A moins que le souci ne soit justement de faire disparaître du paysage ce signal, cette marque des dysfonctionnements de notre société dans ces grands ensembles souvent situés, selon vos propos, Monsieur le Ministre, dans des « sites magnifiques ».

A moins que le souci « inavouable » soit de récupérer le foncier qui a pris de la valeur parce que le terrain de ces cités autrefois excentrées a été rattrapé par la ville et les mécanismes spéculatifs. Ces logements déclarés obsolètes le sont plus pour des raisons sociales que pour des raisons techniques et ont pris, en revanche une incontestable valeur urbaine.

Ces cités autrefois implantées « hors les murs », dans des sites lointains, peuvent maintenant être de vrais quartiers, articulés avec la trame urbaine, les réseaux de transport ; c’est alors qu’on envisage de les démolir. Cela fera le bonheur des promoteurs à la recherche de terrains au moindre coût, alors que les bailleurs sociaux ont du mal à construire, car pour eux, les terrains sont trop chers.
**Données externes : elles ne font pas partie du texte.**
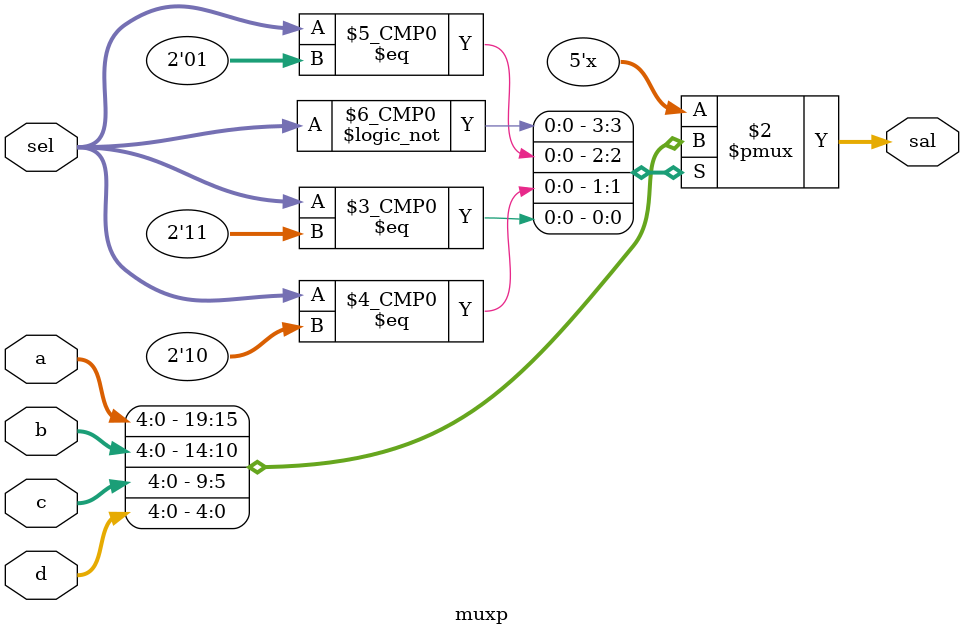
<source format=v>
`timescale 1ns / 1ps
module muxp(
    input [1:0] sel,
    input [4:0] a,
    input [4:0] b,
    input [4:0] c,
    input [4:0] d,
    output reg [4:0] sal
    );
  always@(sel,a,b,c,d)
   begin
	  case (sel)
	  0:sal=a;
	  1:sal=b;
	  2:sal=c;
	  3:sal=d;
	  endcase
	end

endmodule

</source>
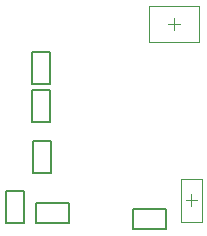
<source format=gbr>
G04*
G04 #@! TF.GenerationSoftware,Altium Limited,Altium Designer,23.3.1 (30)*
G04*
G04 Layer_Color=32768*
%FSLAX25Y25*%
%MOIN*%
G70*
G04*
G04 #@! TF.SameCoordinates,9E9A1B20-5B00-4279-B210-449FD35A5861*
G04*
G04*
G04 #@! TF.FilePolarity,Positive*
G04*
G01*
G75*
%ADD10C,0.00787*%
%ADD74C,0.00197*%
D10*
X197699Y222290D02*
X208723D01*
X197699D02*
Y228983D01*
X208723D01*
Y222290D02*
Y228983D01*
X155436Y224505D02*
X161539D01*
Y235159D01*
X155436D02*
X161539D01*
X155436Y224505D02*
Y235159D01*
X164385Y251536D02*
X170488D01*
X164385Y240881D02*
Y251536D01*
Y240881D02*
X170488D01*
Y251536D01*
X163987Y268740D02*
X170089D01*
X163987Y258086D02*
Y268740D01*
Y258086D02*
X170089D01*
Y268740D01*
X163918Y270742D02*
X170021D01*
Y281396D01*
X163918D02*
X170021D01*
X163918Y270742D02*
Y281396D01*
X165450Y224282D02*
Y230975D01*
Y224282D02*
X176474D01*
Y230975D01*
X165450D02*
X176474D01*
D74*
X211311Y288677D02*
Y292614D01*
X209342Y290645D02*
X213279D01*
X203043Y284543D02*
Y296748D01*
Y284543D02*
X219579D01*
Y296748D01*
X203043D02*
X219579D01*
X217230Y229920D02*
Y233857D01*
X215261Y231888D02*
X219198D01*
X213785Y224802D02*
Y238975D01*
X220674D01*
Y224802D02*
Y238975D01*
X213785Y224802D02*
X220674D01*
M02*

</source>
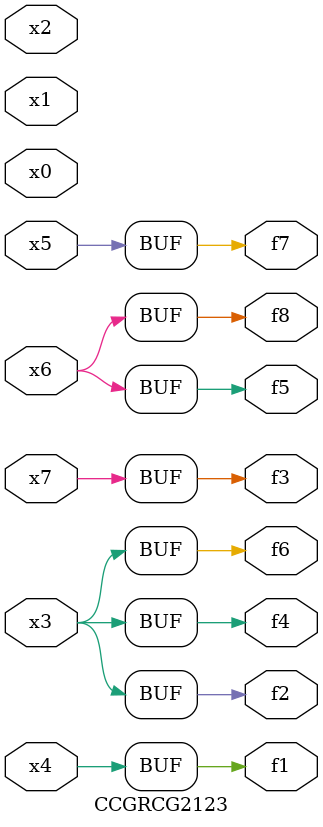
<source format=v>
module CCGRCG2123(
	input x0, x1, x2, x3, x4, x5, x6, x7,
	output f1, f2, f3, f4, f5, f6, f7, f8
);
	assign f1 = x4;
	assign f2 = x3;
	assign f3 = x7;
	assign f4 = x3;
	assign f5 = x6;
	assign f6 = x3;
	assign f7 = x5;
	assign f8 = x6;
endmodule

</source>
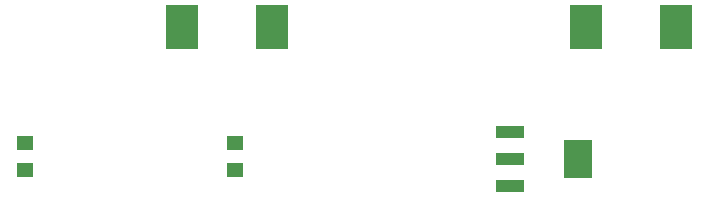
<source format=gtp>
G04*
G04 #@! TF.GenerationSoftware,Altium Limited,Altium Designer,18.0.7 (293)*
G04*
G04 Layer_Color=8421504*
%FSLAX44Y44*%
%MOMM*%
G71*
G01*
G75*
%ADD18R,2.7940X3.8100*%
%ADD19R,1.3970X1.2700*%
%ADD20R,2.4000X3.3000*%
%ADD21R,2.4000X1.0000*%
D18*
X420700Y564621D02*
D03*
X344500D02*
D03*
X762330D02*
D03*
X686130D02*
D03*
D19*
X211420Y443717D02*
D03*
Y466577D02*
D03*
X389220Y443717D02*
D03*
Y466577D02*
D03*
D20*
X679840Y452607D02*
D03*
D21*
X621840Y429607D02*
D03*
Y452607D02*
D03*
Y475607D02*
D03*
M02*

</source>
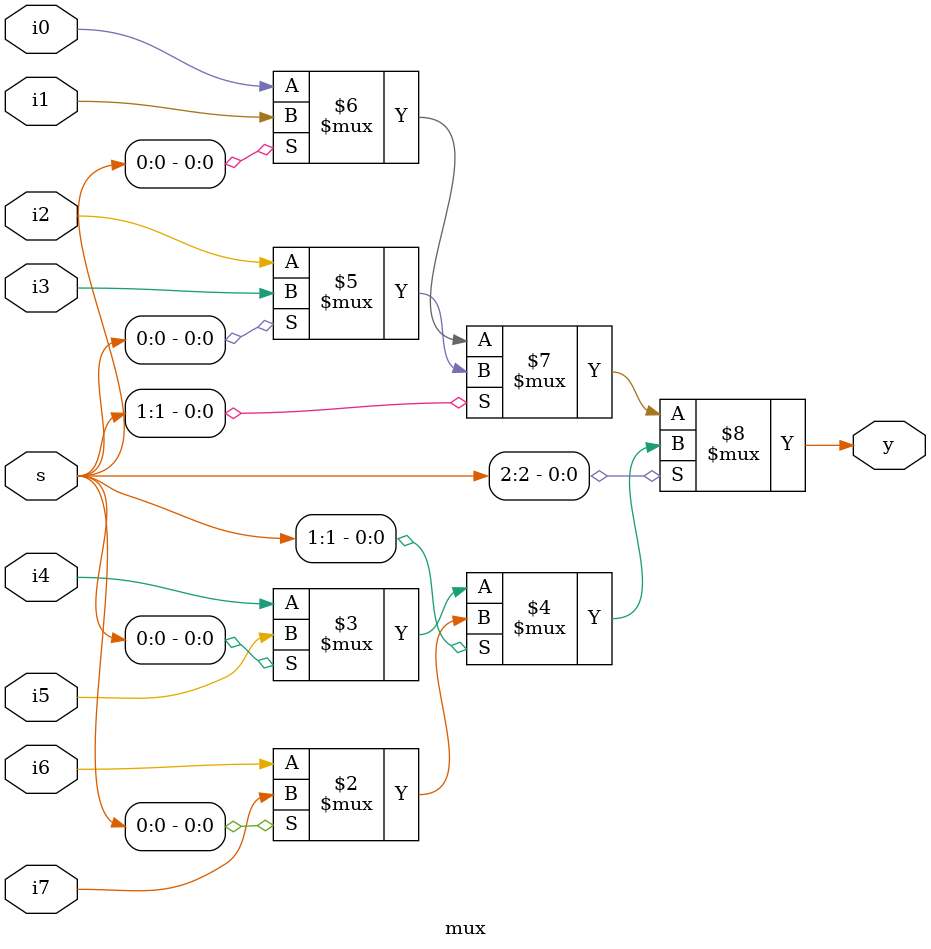
<source format=v>
module mux(i7,i6,i5,i4,i3,i2,i1,i0,s,y);
input i7,i6,i5,i4,i3,i2,i1,i0;
input [2:0]s;
output reg y;
always @(*)begin
  y=s[2]?(s[1]?(s[0]?i7:i6):(s[0]?i5:i4)):(s[1]?(s[0]?i3:i2):(s[0]?i1:i0));
end
endmodule


</source>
Il serait urgent de mettre en place une politique foncière empêchant la spéculation de gagner.
N’aviez-vous pas évoqué, Monsieur le Ministre, en octobre dernier, la création de zones franches immobilières facilitant la construction de logements de « grande qualité » dans ces quartiers ?

La libéralisation de domaines comme celui du logement, des transports, des services publics… telle qu’elle se profile dans la décentralisation, se profile aussi dans votre projet de loi, Monsieur le Ministre.
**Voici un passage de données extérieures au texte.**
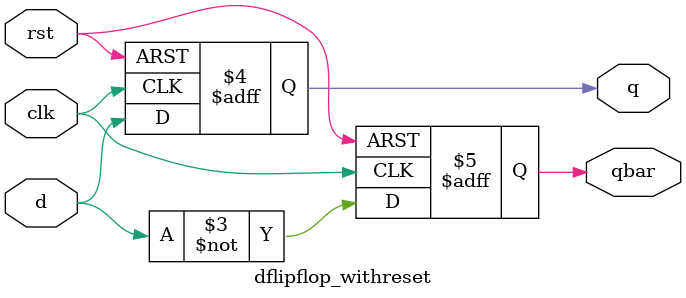
<source format=v>
module dflipflop_withreset(q, qbar, d, rst, clk);
output reg q, qbar;
input d, rst, clk;
    always@(posedge clk or negedge rst) // active low reset
    begin 
        if (~rst)
            begin
            q <= 1'b0;
            qbar <= 1'b1;
            end
        else
            begin
            q <= d;
            qbar <= ~d;
            end
    end
endmodule

</source>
Le risque, c’est que nous assistions à la relance d’une nouvelle vague massive d’exclusions centrifuges, qui conduiront à empêcher les personnes aux revenus modestes à s’accrocher à la ville. Ils devront toujours plus s’éloigner.

La mixité sociale, Monsieur le Ministre, ne se décrète pas. Elle ne peut être que le résultat d’une politique globale concernant l’emploi, le logement, l’éducation, le service public...

Le vrai débat auquel il aurait fallu s’atteler, c’est celui de la conception de la ville ; une ville diversifiée et rééquilibrée, ouverte et accessible. C’est celui de la démocratie, du droit donné aux habitant de décider du quartier ou de la ville dans lesquels ils veulent vivre. C’est celui de la liberté du choix de résidence et de lieu de vie, celui d’un vrai parcours résidentiel. Celui d’un accès égal aux différentes parties de la ville, centre ou périphérie.

Malheureusement, votre projet est partiel, partial et insuffisant. Il ne permettra pas de résoudre les difficultés.